Pages

Sunday, December 9, 2012

Seorang Anak yang Ingin ke Bulan



Suatu waktu, seorang anak berkata pada dirinya sendiri. "Aku ingin ke bulan. Karena disana pasti tak ada pertanyaan, sehingga pasti tak perlu ada jawaban pula." Dengan begitu yakinnya, ia berangkat seorang diri meninggalkan bumi dan berhasil menjejakkan kaki di bulan. Hatinya merasa begitu senang. Tak ada seorang pun di sini, sudah pasti tak akan ada pertanyaan dan tentu saja, jawaban.
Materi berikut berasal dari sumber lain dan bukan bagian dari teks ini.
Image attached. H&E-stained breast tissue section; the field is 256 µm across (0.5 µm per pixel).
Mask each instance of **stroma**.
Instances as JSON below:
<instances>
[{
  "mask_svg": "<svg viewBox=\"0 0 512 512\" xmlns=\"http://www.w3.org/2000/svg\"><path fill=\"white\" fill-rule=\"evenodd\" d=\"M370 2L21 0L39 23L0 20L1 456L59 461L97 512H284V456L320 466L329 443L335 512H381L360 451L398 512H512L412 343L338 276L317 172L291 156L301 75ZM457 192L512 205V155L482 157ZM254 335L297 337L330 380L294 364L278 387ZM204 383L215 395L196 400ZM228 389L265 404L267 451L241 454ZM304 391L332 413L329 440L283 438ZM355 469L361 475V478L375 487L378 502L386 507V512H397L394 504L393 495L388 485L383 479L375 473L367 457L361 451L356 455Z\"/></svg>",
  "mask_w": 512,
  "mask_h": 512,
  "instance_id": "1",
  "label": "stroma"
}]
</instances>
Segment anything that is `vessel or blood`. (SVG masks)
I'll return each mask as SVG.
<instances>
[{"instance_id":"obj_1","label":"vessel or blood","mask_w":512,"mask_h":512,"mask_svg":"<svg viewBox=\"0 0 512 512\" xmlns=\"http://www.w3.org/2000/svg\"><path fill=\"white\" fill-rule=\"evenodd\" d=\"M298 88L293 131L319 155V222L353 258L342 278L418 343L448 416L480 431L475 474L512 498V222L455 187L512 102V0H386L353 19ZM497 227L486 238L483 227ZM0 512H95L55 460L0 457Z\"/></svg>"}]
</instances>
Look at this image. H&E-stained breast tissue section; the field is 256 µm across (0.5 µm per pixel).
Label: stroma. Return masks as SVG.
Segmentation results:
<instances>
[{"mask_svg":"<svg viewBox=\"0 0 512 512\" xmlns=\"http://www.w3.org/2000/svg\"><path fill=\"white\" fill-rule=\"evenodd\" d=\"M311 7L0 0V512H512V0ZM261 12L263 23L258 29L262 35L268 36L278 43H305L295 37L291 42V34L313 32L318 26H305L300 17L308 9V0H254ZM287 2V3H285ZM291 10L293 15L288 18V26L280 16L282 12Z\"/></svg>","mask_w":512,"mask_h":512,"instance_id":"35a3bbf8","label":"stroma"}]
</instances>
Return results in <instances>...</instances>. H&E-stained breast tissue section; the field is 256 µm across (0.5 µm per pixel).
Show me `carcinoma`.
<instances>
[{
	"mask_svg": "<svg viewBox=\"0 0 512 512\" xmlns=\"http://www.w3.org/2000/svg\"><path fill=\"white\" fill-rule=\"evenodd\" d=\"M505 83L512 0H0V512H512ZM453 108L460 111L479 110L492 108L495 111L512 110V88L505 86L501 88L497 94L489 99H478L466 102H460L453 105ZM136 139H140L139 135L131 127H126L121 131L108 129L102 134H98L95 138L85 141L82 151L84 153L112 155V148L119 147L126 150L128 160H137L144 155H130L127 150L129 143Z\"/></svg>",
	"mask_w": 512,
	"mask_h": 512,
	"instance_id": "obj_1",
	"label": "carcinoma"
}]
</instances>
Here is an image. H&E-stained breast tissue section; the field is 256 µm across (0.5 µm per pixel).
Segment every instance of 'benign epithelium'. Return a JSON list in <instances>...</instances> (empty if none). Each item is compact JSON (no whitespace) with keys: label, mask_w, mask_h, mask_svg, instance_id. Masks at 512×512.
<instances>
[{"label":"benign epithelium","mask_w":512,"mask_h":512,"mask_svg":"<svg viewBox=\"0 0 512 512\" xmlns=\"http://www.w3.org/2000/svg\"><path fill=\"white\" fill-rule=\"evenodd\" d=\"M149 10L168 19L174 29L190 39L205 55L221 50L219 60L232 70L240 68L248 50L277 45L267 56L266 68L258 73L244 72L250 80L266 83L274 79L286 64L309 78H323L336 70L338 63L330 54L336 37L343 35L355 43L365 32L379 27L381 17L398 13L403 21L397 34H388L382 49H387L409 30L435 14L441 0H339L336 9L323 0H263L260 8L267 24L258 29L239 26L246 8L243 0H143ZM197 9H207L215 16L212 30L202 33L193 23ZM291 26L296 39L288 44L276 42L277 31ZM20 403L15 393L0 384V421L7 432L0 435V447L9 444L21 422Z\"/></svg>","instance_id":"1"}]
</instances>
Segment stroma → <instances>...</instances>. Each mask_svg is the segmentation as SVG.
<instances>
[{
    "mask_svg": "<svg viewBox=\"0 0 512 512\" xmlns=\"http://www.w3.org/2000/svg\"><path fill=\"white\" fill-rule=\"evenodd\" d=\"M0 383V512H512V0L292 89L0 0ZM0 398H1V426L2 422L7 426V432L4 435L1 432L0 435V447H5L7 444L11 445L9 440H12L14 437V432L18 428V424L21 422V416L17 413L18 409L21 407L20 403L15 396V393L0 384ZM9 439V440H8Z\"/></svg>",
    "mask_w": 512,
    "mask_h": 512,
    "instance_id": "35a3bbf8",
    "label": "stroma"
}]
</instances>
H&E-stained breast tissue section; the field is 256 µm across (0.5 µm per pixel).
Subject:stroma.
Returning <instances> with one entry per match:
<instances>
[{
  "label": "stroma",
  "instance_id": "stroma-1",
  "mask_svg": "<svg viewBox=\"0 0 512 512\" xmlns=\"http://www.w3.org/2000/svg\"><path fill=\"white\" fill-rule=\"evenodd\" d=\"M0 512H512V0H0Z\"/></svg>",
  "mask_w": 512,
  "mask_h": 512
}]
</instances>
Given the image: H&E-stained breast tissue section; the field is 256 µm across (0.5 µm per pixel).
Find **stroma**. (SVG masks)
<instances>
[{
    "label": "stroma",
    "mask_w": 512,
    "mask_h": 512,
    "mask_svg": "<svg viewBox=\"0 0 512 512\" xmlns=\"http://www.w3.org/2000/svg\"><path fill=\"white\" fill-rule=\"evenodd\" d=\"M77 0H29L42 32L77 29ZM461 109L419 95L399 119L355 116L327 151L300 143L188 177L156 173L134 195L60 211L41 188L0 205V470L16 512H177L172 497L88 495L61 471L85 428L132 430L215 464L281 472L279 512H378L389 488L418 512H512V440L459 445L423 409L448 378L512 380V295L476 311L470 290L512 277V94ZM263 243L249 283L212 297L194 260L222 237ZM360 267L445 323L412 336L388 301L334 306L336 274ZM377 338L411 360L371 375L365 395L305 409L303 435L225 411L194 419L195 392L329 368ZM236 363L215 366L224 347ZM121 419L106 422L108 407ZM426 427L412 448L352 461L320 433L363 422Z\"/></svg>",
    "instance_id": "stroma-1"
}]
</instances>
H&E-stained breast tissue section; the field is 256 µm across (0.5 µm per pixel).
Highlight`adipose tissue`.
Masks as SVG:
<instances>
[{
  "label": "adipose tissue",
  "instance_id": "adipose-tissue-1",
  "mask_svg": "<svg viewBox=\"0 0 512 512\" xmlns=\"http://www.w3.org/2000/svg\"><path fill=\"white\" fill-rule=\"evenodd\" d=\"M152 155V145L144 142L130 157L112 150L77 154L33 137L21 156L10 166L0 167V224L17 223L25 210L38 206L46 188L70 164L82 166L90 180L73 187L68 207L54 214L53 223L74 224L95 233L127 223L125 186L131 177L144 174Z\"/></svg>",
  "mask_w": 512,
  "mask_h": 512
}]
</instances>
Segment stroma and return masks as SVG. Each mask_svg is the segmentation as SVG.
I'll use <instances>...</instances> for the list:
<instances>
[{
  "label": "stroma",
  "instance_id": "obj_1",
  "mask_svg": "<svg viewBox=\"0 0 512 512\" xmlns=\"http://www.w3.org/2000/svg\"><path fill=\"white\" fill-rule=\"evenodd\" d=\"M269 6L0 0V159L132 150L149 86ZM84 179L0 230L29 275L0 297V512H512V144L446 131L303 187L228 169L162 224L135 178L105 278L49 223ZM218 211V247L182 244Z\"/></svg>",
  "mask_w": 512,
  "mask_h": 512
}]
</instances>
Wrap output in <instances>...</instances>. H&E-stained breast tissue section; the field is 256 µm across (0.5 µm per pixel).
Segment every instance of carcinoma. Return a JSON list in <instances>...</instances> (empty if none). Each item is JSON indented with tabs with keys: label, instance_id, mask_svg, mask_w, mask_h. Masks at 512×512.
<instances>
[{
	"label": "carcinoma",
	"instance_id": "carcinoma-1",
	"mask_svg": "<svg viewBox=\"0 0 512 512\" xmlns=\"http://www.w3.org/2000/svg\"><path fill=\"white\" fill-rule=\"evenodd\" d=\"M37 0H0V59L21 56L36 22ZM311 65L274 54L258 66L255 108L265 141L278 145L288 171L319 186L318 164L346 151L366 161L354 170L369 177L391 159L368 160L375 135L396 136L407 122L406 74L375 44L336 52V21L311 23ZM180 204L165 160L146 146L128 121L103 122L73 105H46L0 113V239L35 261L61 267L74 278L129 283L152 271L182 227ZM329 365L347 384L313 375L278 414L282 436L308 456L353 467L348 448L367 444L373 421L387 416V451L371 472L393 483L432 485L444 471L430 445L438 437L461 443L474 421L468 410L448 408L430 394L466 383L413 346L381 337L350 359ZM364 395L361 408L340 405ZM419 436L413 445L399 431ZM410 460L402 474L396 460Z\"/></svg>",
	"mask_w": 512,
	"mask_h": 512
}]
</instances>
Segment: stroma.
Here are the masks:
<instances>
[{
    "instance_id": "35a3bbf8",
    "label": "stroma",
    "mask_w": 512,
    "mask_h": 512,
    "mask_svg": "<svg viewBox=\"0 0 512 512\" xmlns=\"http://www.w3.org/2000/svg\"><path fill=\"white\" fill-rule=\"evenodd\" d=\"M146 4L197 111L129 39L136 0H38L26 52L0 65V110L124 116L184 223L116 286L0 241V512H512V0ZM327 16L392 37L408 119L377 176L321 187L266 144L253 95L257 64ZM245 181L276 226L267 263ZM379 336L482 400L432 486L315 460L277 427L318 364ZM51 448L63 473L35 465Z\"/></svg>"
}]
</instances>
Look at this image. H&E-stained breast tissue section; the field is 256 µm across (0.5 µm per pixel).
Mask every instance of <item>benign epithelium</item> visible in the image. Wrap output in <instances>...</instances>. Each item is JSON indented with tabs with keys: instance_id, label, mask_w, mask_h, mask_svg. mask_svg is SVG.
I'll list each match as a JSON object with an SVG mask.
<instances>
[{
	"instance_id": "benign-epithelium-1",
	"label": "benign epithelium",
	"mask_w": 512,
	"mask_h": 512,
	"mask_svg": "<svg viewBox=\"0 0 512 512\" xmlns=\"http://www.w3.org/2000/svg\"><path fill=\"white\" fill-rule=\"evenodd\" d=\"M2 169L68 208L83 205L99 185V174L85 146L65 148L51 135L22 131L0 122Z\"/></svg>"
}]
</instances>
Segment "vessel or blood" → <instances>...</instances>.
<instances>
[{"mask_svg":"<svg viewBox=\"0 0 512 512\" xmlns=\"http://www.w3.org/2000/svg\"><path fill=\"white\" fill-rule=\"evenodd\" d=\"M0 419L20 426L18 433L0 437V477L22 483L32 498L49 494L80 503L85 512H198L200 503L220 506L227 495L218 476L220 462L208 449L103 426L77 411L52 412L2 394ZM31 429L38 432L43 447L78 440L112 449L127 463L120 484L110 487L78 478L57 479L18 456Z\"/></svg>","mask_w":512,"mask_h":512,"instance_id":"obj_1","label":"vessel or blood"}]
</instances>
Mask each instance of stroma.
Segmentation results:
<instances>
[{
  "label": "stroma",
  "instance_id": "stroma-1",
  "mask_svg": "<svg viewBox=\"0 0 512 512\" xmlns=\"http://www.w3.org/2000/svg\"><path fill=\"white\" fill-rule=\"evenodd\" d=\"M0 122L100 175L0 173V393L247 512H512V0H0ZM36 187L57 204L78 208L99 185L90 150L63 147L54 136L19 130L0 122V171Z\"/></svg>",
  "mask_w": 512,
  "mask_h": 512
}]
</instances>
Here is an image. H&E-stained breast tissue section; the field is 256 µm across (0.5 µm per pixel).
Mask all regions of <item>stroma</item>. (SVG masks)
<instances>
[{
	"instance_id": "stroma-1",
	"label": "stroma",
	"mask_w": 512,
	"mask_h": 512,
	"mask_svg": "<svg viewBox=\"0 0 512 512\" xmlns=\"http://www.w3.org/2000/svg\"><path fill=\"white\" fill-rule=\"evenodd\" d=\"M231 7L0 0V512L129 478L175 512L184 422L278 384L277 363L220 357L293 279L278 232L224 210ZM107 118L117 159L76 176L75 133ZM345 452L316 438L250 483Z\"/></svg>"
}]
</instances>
Selama beberapa saat ia menikmati waktunya di bulan. Bermain-main dan berlarian sepuas hati. Hingga ia berhenti dan mulai merasa bosan karena lelah. Dicarinya batu yang datar dan cukup besar baginya untuk duduk. Sambil menatap bumi yang biru, ia merenung dan tanpa sengaja berkata. Bagaimana caranya agar aku bisa pulang? Ternyata ia belum memikirkan caranya untuk pulang. Hal itu menjadikan penyesalan dan jutaan pertanyaan lain pada dirinya. "Bagaimana ibu dan ayahku?", "Apa anjingku sore ini sudah diberi makan?", dan sebagainya.

Pernahkah kita jenuh dengan berbagai macam pertanyaan yang membosankan karena ditanyakan oleh setiap orang sepanjang waktu? Seperti : kapan nikah? Kapan lulus? Kapan punya anak? dan seterusnya.
Apakah mungkin pernah merasa kepala begitu penuh hingga ingin muntah jika pertanyaan yang sama datang kembali?

Ya. Anak yang ingin ke bulan itu adalah analogi. Kadang kita selalu berupaya lari dari segala pertanyaan tersebut. Menghindar, bersembunyi, dan sebagainya hingga menganggap kita menjadi tenang dan tak akan ada pertanyaan kembali. Saya tak sepenuhnya menyalahkan sikap yang demikian. Sebagai manusia, bukankah lelah adalah hal yang lumrah? 

Namun sesungguhnya dalam keadaan sembunyi dan lari pun kita tak pernah dapat lari dari pertanyaan. Benar adanya jika kita terhindar dari pertanyaan orang lain. Namun, apa kita terhindar dari pertanyaan diri sendiri?

Tidak.

Akhirnya pun diri kita sendiri yang akan bertanya-tanya sendiri akan diri kita. Misalkan : "Iya, kenapa saya tidak segera menikah? Apa yang salah dengan diri saya? Apa saya kurang pantas, kurang mapan?", "Iya, kenapa saya tak segera memiliki anak? Apa saya belum pantas menjadi seorang ibu/ayah?"

Pertanyaan tak akan pernah hilang. Menghindar pun seperti tak ada artinya. Saat ini, mungkin kita harus mulai berpikir. Bukannya menghindar, namun mulai mencari jawaban sebagai senapan untuk "melawan" segala pertanyaan. Agar tak tersisa penyesalan dari sebuah pelarian untuk begitu banyak never ending questions. Million dollar questions. Plus tambahkan koreksi diri. Jangan-jangan kita menjadi salah satu penanya 'menyebalkan' untuk orang lain. Jangan-jangan kita sendiri tanpa sadar telah mengajukan pertanyaan yang sama ratusan kali sebelum mereka bertanya pada kita. Karma?